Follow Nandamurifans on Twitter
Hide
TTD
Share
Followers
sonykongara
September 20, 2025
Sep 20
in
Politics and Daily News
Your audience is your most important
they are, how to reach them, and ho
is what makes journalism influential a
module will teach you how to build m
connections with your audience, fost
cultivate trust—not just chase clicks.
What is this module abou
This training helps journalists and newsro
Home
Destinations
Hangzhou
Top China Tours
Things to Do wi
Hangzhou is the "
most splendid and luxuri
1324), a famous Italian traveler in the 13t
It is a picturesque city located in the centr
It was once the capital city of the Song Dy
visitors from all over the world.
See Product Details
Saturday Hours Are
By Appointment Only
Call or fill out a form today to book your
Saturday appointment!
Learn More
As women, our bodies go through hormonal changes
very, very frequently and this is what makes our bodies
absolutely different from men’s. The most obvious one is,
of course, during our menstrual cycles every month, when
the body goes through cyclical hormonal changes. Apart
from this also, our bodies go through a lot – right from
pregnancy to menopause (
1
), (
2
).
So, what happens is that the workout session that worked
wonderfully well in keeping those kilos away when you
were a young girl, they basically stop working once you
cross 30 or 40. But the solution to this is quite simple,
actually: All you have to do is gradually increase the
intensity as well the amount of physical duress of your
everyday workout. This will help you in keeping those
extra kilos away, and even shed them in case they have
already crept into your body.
==
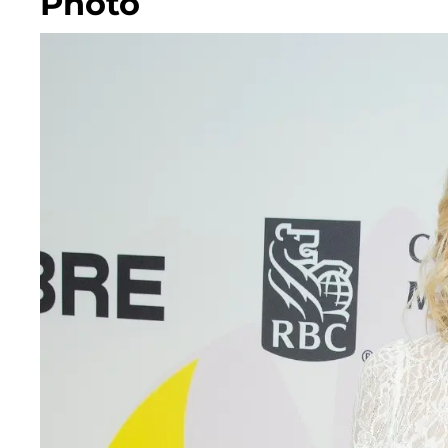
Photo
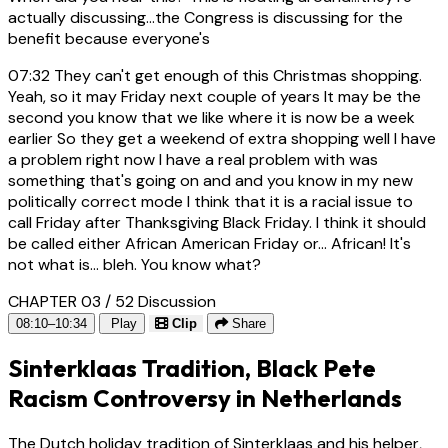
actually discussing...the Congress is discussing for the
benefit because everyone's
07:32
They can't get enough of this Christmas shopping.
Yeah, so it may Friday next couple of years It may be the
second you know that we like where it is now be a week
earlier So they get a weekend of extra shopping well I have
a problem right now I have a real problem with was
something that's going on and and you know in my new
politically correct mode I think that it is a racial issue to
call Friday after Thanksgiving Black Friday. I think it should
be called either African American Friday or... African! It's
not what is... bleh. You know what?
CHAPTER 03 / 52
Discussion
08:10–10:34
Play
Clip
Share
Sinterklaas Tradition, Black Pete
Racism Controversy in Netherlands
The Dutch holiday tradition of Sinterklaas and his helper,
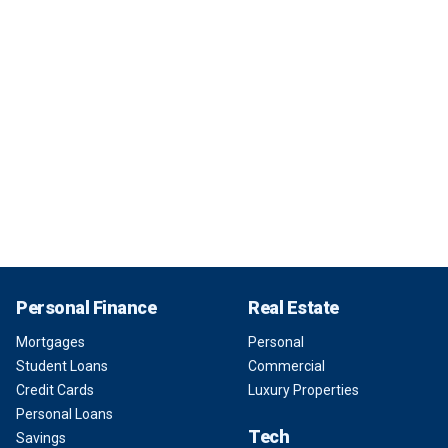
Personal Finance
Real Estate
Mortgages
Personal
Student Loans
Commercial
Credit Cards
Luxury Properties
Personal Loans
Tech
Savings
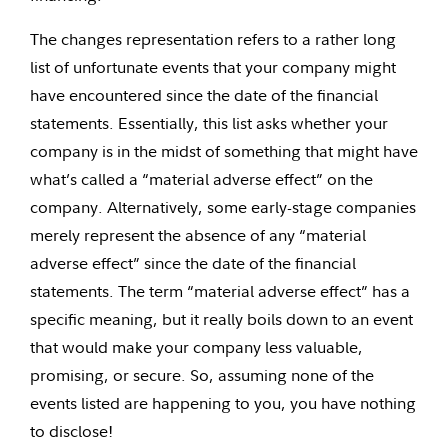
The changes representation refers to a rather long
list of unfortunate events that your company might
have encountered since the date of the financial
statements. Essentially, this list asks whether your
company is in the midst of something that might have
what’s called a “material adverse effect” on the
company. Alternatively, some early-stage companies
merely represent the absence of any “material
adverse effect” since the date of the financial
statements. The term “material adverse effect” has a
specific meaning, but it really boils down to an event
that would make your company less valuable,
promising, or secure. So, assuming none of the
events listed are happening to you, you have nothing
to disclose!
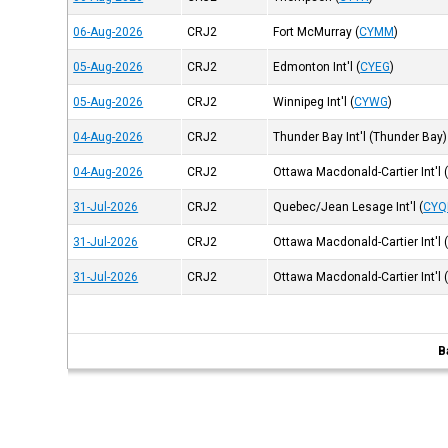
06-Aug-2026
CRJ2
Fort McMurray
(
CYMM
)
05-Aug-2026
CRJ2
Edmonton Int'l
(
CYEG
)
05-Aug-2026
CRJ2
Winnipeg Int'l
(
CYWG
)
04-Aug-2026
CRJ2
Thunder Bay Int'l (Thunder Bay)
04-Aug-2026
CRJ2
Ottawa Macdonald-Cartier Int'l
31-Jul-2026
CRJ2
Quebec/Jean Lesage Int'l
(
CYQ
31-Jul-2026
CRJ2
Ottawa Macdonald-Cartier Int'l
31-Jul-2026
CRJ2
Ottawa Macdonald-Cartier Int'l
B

(Assignment): Reproduce the lines between the one containing "Follow Nandamurifans on Twitter" and the one containing "very, very frequently", inclusive, substituting "Sunday" for every occurrence of "Saturday" and leaving everything else unchanged.

(Completed task):
Follow Nandamurifans on Twitter
Hide
TTD
Share
Followers
sonykongara
September 20, 2025
Sep 20
in
Politics and Daily News
Your audience is your most important
they are, how to reach them, and ho
is what makes journalism influential a
module will teach you how to build m
connections with your audience, fost
cultivate trust—not just chase clicks.
What is this module abou
This training helps journalists and newsro
Home
Destinations
Hangzhou
Top China Tours
Things to Do wi
Hangzhou is the "
most splendid and luxuri
1324), a famous Italian traveler in the 13t
It is a picturesque city located in the centr
It was once the capital city of the Song Dy
visitors from all over the world.
See Product Details
Sunday Hours Are
By Appointment Only
Call or fill out a form today to book your
Sunday appointment!
Learn More
As women, our bodies go through hormonal changes
very, very frequently and this is what makes our bodies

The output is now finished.